Sudah Part ke berapa nih? masih banyak kejutan loh dibelakang
awas Baper yaa
buat yang jomblo segera cari jodoh
selamat membaca
jangan lupa follow penulisnya, vote dan komen sebanyak-banyaknya ya.
................
"Hari ini libur, Rif?"
"Iya, Mi"
"Rencananya mau kemana?"
"Pengennya ke Gunung Putri, Mi, tapi bingung mau ajak siapa"
"Ajak aja si Ujang, anaknya Mang Udih. Pasti dia mau"
"Bener juga ya, syukron ya, Mi"
"Na'am"
Arif bersiap, ia memasukan satu stel pakaian kedalam ransel miliknya, kali-kali saja akan berguna kalau nanti ia terjatuh dan pakaiannya kotor karena bermain kuda.

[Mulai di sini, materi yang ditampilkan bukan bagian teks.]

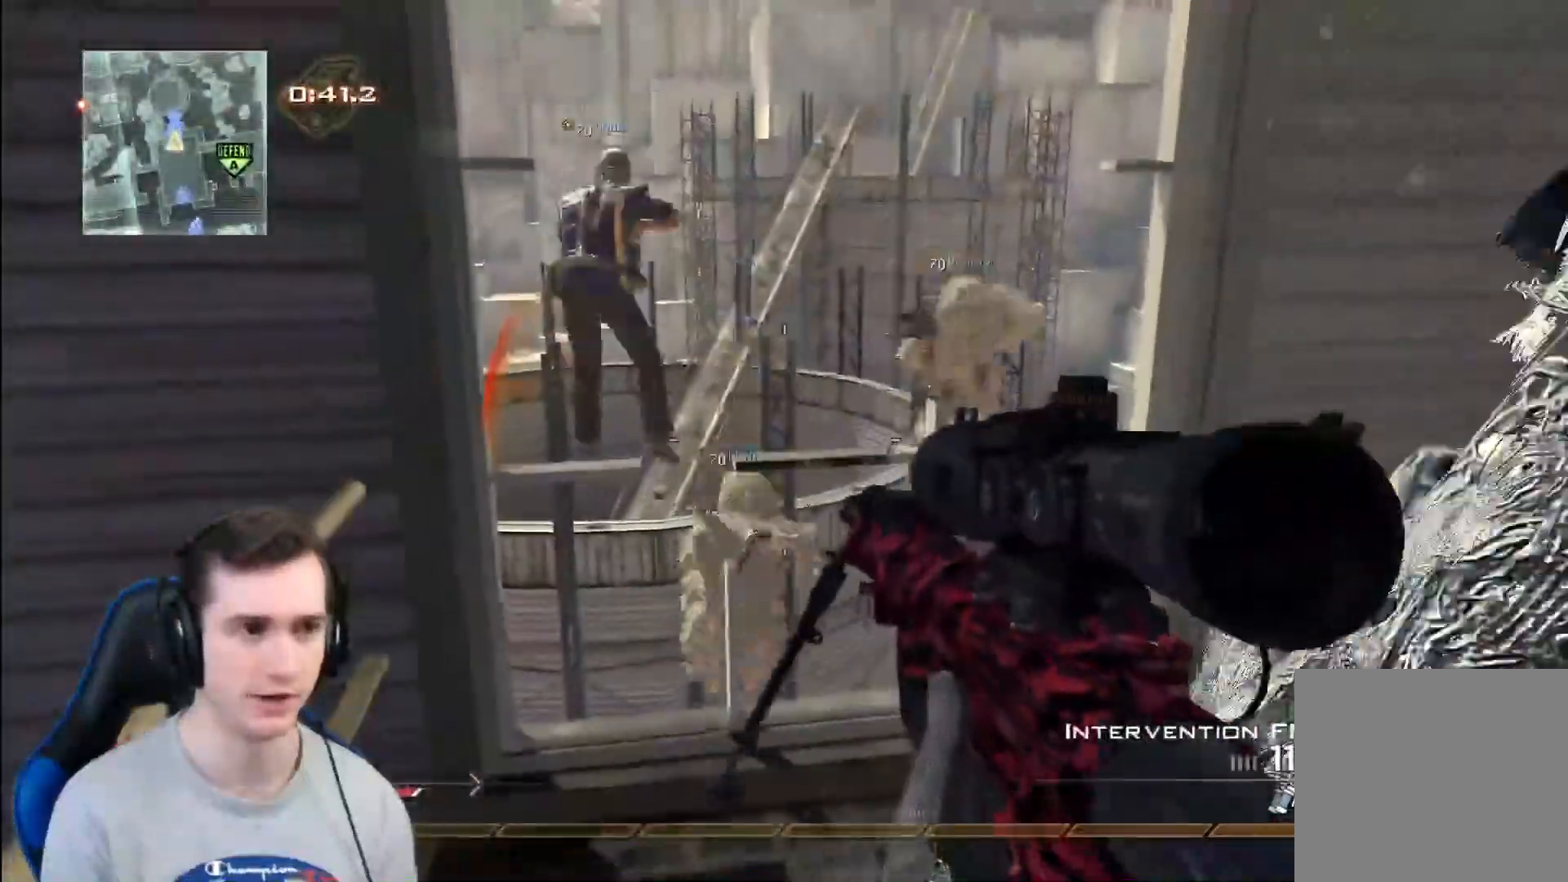
{"buttons": ["X"], "left_stick": "center", "right_stick": "center", "events": [[133, "X", "down"]]}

Mengenakan celana gunung dan kaos hitam serta topi abu-abu ditambah jaket loreng yang hampir semuanya bermerek 'giani gracio' membuat tampilannya semakin tampan saja, sekilas orang akan berfikir bahwa ia adalah artis terkenal kenamaan pusat kota yang memiliki darah Arab.
Arif berjalan keluar rumah, ia memasukan barang-barangnya kedalam mobil jenis Terios berwarna putih tepatnya di bangku bagian kedua. Ia memutar mobilnya, keluar menuju rumah Mang Udih. Sesampai disana ia tak menemukan anak yang sekarang duduk di bangku kelas 3 MTS Negeri Kota Bogor itu. berdasarkan informasi dari 'bi Sopia', Ujang biasanya kalau hari libur sering berada di Masjid. Membantu marbot membersihkan masjid. Seketika Arif tersenyum mendapati informasi tersebut. 'benar-benar remaja yang hatinya terpaut ke masjid, semoga Allah selalu melimpahkan rasa itu padamu, Jang'.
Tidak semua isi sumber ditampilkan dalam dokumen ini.